→ Extract to read
Marginal effects / interaction plots for lfe felm regression object

I need to create an interaction / marginal effects plot for a fixed effects model including clustered standard errors generated using the lfe "felm" command.
I have already created a function that achieves this. However, before I start using it, I wanted to double-check whether this function is correctly specified. Please find the function and a reproducible example below.
library(lfe)
### defining function
felm_marginal_effects <- function(regression_model, data, treatment, moderator, treatment_translation, moderator_translation, dependent_variable_translation, alpha = 0.05, se = NULL) {
library(ggplot2)
library(ggthemes)
library(gridExtra)
### defining function to get average marginal effects
getmfx <- function(betas, data, treatment, moderator) {
betas[treatment] + betas[paste0(treatment, ":", moderator)] * data[, moderator]
}
### defining function to get marginal effects for specific levels of the treatment variable
getmfx_high_low <- function(betas, data, treatment, moderator, treatment_val) {
betas[treatment] * treatment_val + betas[paste0(treatment, ":", moderator)] * data[, moderator] * treatment_val
}
### Defining function to analytically derive standard error for marginal effects
getvarmfx <- function(my_vcov, data, treatment, moderator) {
my_vcov[treatment, treatment] + data[, moderator]^2 * my_vcov[paste0(treatment, ":", moderator), paste0(treatment, ":", moderator)] + 2 * data[, moderator] * my_vcov[treatment, paste0(treatment, ":", moderator)]
}
### constraining data to relevant variables
data <- data[, c(treatment, moderator)]
### getting marginal effects
data[, "marginal_effects"] <- getmfx(coef(regression_model), data, treatment, moderator)

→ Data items

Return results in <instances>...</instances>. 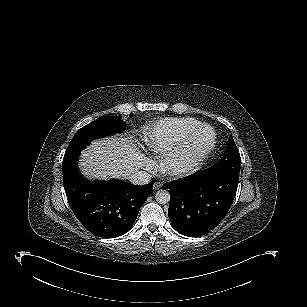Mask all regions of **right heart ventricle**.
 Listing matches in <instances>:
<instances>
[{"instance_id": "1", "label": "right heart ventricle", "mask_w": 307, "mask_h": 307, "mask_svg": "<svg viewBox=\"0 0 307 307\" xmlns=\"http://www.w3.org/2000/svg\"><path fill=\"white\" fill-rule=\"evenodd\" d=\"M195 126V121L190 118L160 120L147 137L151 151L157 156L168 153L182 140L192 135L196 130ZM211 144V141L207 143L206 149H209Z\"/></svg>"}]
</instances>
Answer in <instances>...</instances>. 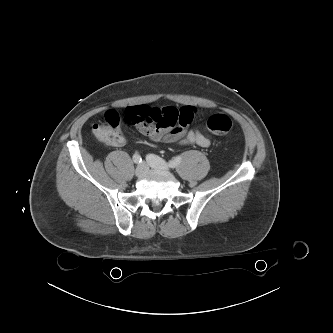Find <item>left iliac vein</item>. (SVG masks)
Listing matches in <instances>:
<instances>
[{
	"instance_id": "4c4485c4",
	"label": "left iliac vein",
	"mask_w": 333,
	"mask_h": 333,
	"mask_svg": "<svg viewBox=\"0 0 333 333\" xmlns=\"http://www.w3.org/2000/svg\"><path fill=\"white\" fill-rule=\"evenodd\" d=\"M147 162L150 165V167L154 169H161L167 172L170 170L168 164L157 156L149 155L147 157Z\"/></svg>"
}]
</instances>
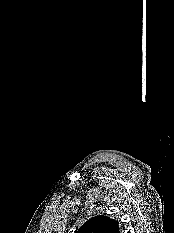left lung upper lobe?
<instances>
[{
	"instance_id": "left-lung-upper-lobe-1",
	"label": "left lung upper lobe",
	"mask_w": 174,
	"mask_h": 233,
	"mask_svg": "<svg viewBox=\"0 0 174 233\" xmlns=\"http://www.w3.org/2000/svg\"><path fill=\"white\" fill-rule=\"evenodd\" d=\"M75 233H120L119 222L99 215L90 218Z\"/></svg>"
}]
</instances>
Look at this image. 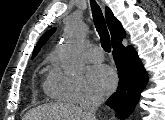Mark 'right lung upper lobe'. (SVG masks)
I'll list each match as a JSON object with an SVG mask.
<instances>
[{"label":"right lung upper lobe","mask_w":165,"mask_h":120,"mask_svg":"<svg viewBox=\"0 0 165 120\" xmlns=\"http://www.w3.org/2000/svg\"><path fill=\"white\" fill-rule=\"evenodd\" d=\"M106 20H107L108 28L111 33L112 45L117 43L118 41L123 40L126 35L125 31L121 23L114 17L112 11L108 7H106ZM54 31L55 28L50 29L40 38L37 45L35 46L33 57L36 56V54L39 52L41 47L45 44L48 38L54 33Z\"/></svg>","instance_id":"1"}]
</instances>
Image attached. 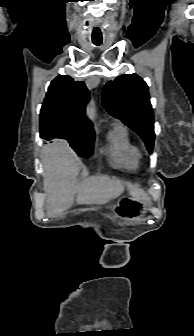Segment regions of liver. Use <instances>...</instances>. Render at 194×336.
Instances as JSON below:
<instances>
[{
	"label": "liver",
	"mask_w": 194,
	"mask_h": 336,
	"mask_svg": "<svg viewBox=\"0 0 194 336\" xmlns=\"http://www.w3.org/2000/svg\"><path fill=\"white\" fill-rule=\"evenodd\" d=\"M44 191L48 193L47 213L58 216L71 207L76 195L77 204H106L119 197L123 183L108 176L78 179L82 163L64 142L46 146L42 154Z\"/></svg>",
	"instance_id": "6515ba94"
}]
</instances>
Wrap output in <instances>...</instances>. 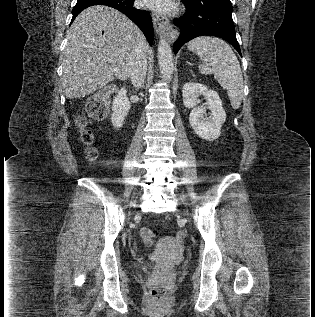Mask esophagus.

→ Tasks
1. Retype the felm marginal effects post word for word, beginning at the words "Marginal effects /" and stopping after "library(ggplot2)".
2. Write what comes next in the forum post about marginal effects plots for felm models, picking up right after its last line.
The data come from a different source than the text.

→ Written responses
1.
Marginal effects / interaction plots for lfe felm regression object

I need to create an interaction / marginal effects plot for a fixed effects model including clustered standard errors generated using the lfe "felm" command.
I have already created a function that achieves this. However, before I start using it, I wanted to double-check whether this function is correctly specified. Please find the function and a reproducible example below.
library(lfe)
### defining function
felm_marginal_effects <- function(regression_model, data, treatment, moderator, treatment_translation, moderator_translation, dependent_variable_translation, alpha = 0.05, se = NULL) {
library(ggplot2)

2.
### getting marginal effects for high and low cases of treatment variable
data[, "marginal_effects_treatment_low"] <- getmfx_high_low(coef(regression_model), data, treatment, moderator, quantile(data[,treatment], 0.05))
data[, "marginal_effects_treatment_high"] <- getmfx_high_low(coef(regression_model), data, treatment, moderator, quantile(data[,treatment], 0.95))
### getting robust SEs
if (is.null(se)) {
data$se <- getvarmfx(regression_model$vcv, data, treatment, moderator)
} else if (se == "clustered") {
data$se <- getvarmfx(regression_model$clustervcv, data, treatment, moderator)
} else if (se == "robust") {
data$se <- getvarmfx(regression_model$robustvcv, data, treatment, moderator)
}
### Getting CI bounds
data[, "ci_lower"] <- data[, "marginal_effects"] - abs(qt(alpha/2, regression_model$df, lower.tail = TRUE)) * sqrt(data$se)
data[, "ci_upper"] <- data[, "marginal_effects"] + abs(qt(alpha/2, regression_model$df, lower.tail = TRUE)) * sqrt(data$se)
### plotting marginal effects plot
p_1 <- ggplot(data, aes_string(x = moderator)) +
geom_ribbon(aes(ymin = ci_lower, ymax = ci_upper), fill = "grey70", alpha = 0.4) +
geom_line(aes(y = marginal_effects)) +
theme_fivethirtyeight() +
theme(plot.title = element_text(size = 11.5, hjust = 0.5), axis.title = element_text(size = 10)) +
geom_rug() +
xlab(moderator_translation) +
ylab(paste("Marginal effect of",treatment_translation,"on",dependent_variable_translation)) +
ggtitle("Average marginal effects")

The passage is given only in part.